The EU avoided a potential fiscal meltdown in the tiny island nation of Cyprus that might have triggered a cascade across Europe in the debt crisis. Instead of giving all depositors a “haircut,” the new plan leaves intact the insured deposits of €100K or less — but everyone else gets the haircut up front:
Cyprus secured a 10 billion euro ($13 billion) package of rescue loans in tense, last-ditch negotiations early Monday, saving the country from a banking system collapse and bankruptcy that could have destabilized the entire euro area.
“We’ve put an end to the uncertainty that has affected Cyprus and the euro area over the past week,” said Jeroen Dijsselbloem, who chairs the meetings of the 17-nation eurozone’s finance ministers.
In return for the bailout, Cyprus must drastically shrink its outsized banking sector, cut its budget, implement structural reforms and privatize state assets, he said. The country’s second-largest bank will be shut down immediately, with all bond holders and people with more than 100,000 euros in their bank accounts there facing significant losses. The measures are likely to deepen the recession in Cyprus and lead to more job losses.
Cypriot officials obviously prefer this to the alternatives, but no one’s high-fiving on the island today:
“It’s not that we won a battle, but we really have avoided a disastrous exit from the eurozone,” said Cyprus’ Finance Minister Michalis Sarris. “A long period of uncertainty and insecurity surrounding the Cyprus economy has ended.”

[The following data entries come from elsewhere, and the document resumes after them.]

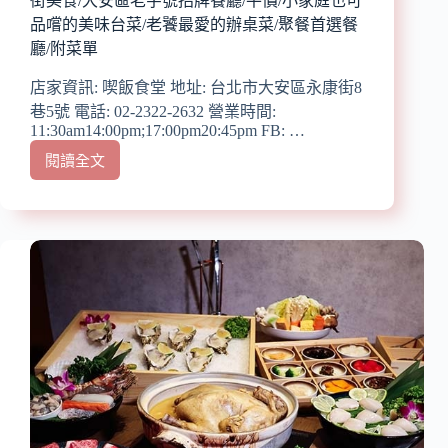
街美食/大安區老字號招牌餐廳/平價/小家庭也可
味
品嚐的美味台菜/老饕最愛的辦桌菜/聚餐首選餐
噌
廳/附菜單
麴
加
店家資訊: 喫飯食堂 地址: 台北市大安區永康街8
入
巷5號 電話: 02-2322-2632 營業時間:
調
11:30am14:00pm;17:00pm20:45pm FB: …
味,
呈
閱讀全文
【台
現
北
美
聚
味
餐
健
推
康
薦】
料
『喫
理/
飯
下
食
班
堂』
小
近
酌/
東
宵
門
夜
站/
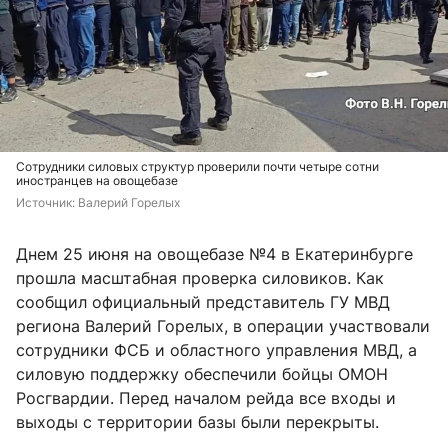
Сотрудники силовых структур проверили почти четыре сотни
иностранцев на овощебазе
Источник: 
Валерий Горелых
Днем 25 июня на овощебазе №4 в Екатеринбурге
прошла масштабная проверка силовиков. Как
сообщил официальный представитель ГУ МВД
региона Валерий Горелых, в операции участвовали
сотрудники ФСБ и областного управления МВД, а
силовую поддержку обеспечили бойцы ОМОН
Росгвардии. Перед началом рейда все входы и
выходы с территории базы были перекрыты.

The eurozone finance ministers accepted the plan, reached after more than 10 hours of negotiations in Brussels between Cypriot officials and the so-called troika of creditors — the International Monetary Fund, the European Commission and the ECB.
CNN followed up with this report earlier in the morning:
So the biggest losers will be the Russians, who tried to pull a fast one on the EU with a Gazprom deal that would have maintained the banking structure that their oligarchs exploit in exchange for Cyprus’ natural-gas rights. Much of the pain will be felt by those depositors who used Cyprus to launder cash, it seems, but not all of the pain. The bubble created by that influx of wealth will dissipate, and many ordinary Cypriot businessmen will take a big hit from the confiscation, and then from the loss of demand in the marketplace.
The question becomes this: how long will it take before Cyprus’ version of Beppo Grillo arises to screw up the austerity plan? Probably not as long as it took in Italy, which may be another reason why the EU and its partners wanted the money up front this time. Don’t expect the Russians to give up so easily, either.